Source text:
* * * * * * * * *
We bloody love the guys down at Peckham Print Studio, so we went down for a chat over some tea and biscuits on their wonderful rooftop. Here is a little insight to the boys (Hugh and Nathan) who run this incredible new space in South London.
Photography and interview conducted by Miranda Foxx.
mirandafoxx@peopleofprint.com
Additional photographs by River Jade
river@peopleofprint.com
1. Tell us a little about your print history
H: You don’t have any!
N: *Laughs* My course fundamentally was based in screen printing as it’s main craft of producing. Surface design deals with the aesthetics of mainly textiles and paper that’s what 90% of people do there so screen printing is just a huge part of what that course is. I did take a bit of a break from it when I went to Copenhagen for a term, studying there I focused on just fine art and no print. When I got back I did a lot a structural stuff so I took a bit of a big break from it.
What was being taught at uni doesn’t relate to what is being done now. Hugh started a print project post-university which materialised and brought us into this Print Studio project.
H: My background mainly spawns from studying illustration at university and just falling in love with it relatively quickly in second year. I didn’t really manage to concentrate all my energies into experimenting with it as much as I felt I should have; which is a shame. By the time I was about to leave I had become addicted to screen printing,mainly because there are so many different printmaking techniques that you can explore, especially at LCC I felt it was important just to decide on one… and just went for it. Then worked really hard and cracked out as many hours as I could.
* * * * * * * * *
Exercise requirements:
In the Peckham Print Studio interview, what subject did Hugh study at university? Rely only on the Peckham Print Studio interview.

Collected material:
* * * * * * * * *
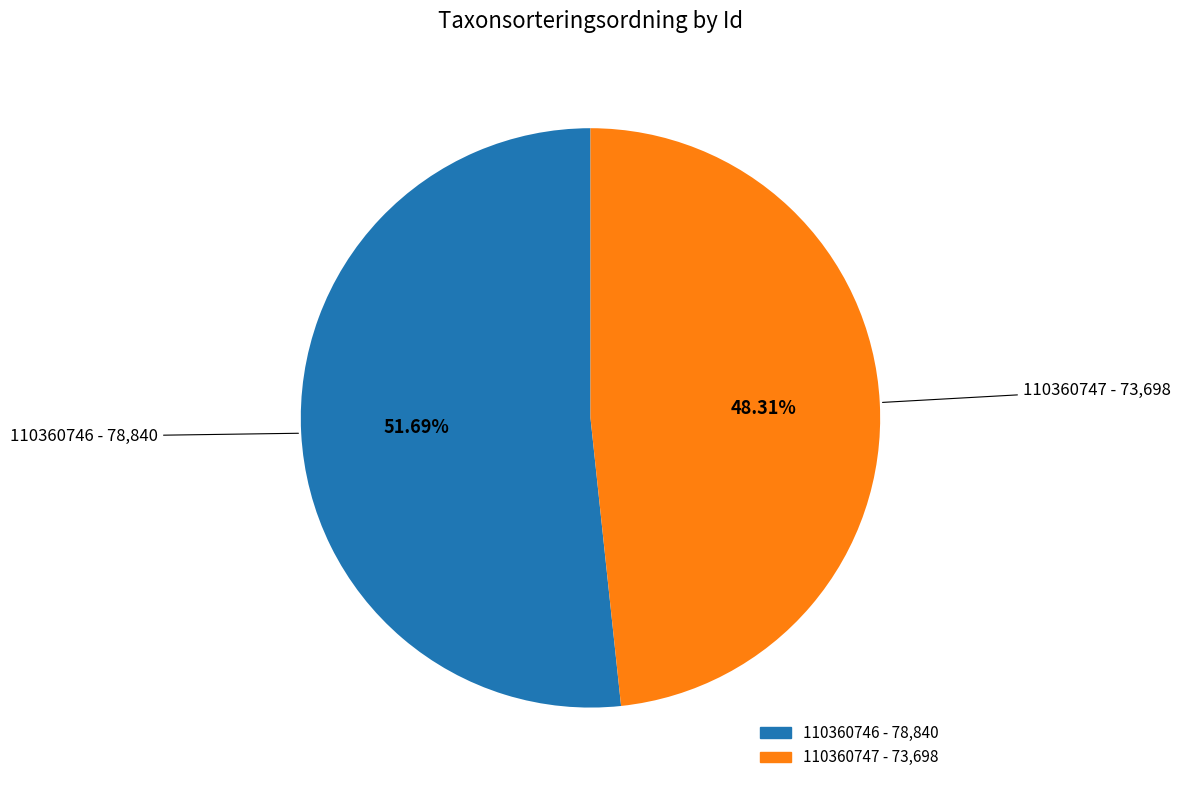

Rank the categories by value from highest to lowest.

110360746, 110360747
* * * * * * * * *
Task answer:
Illustration.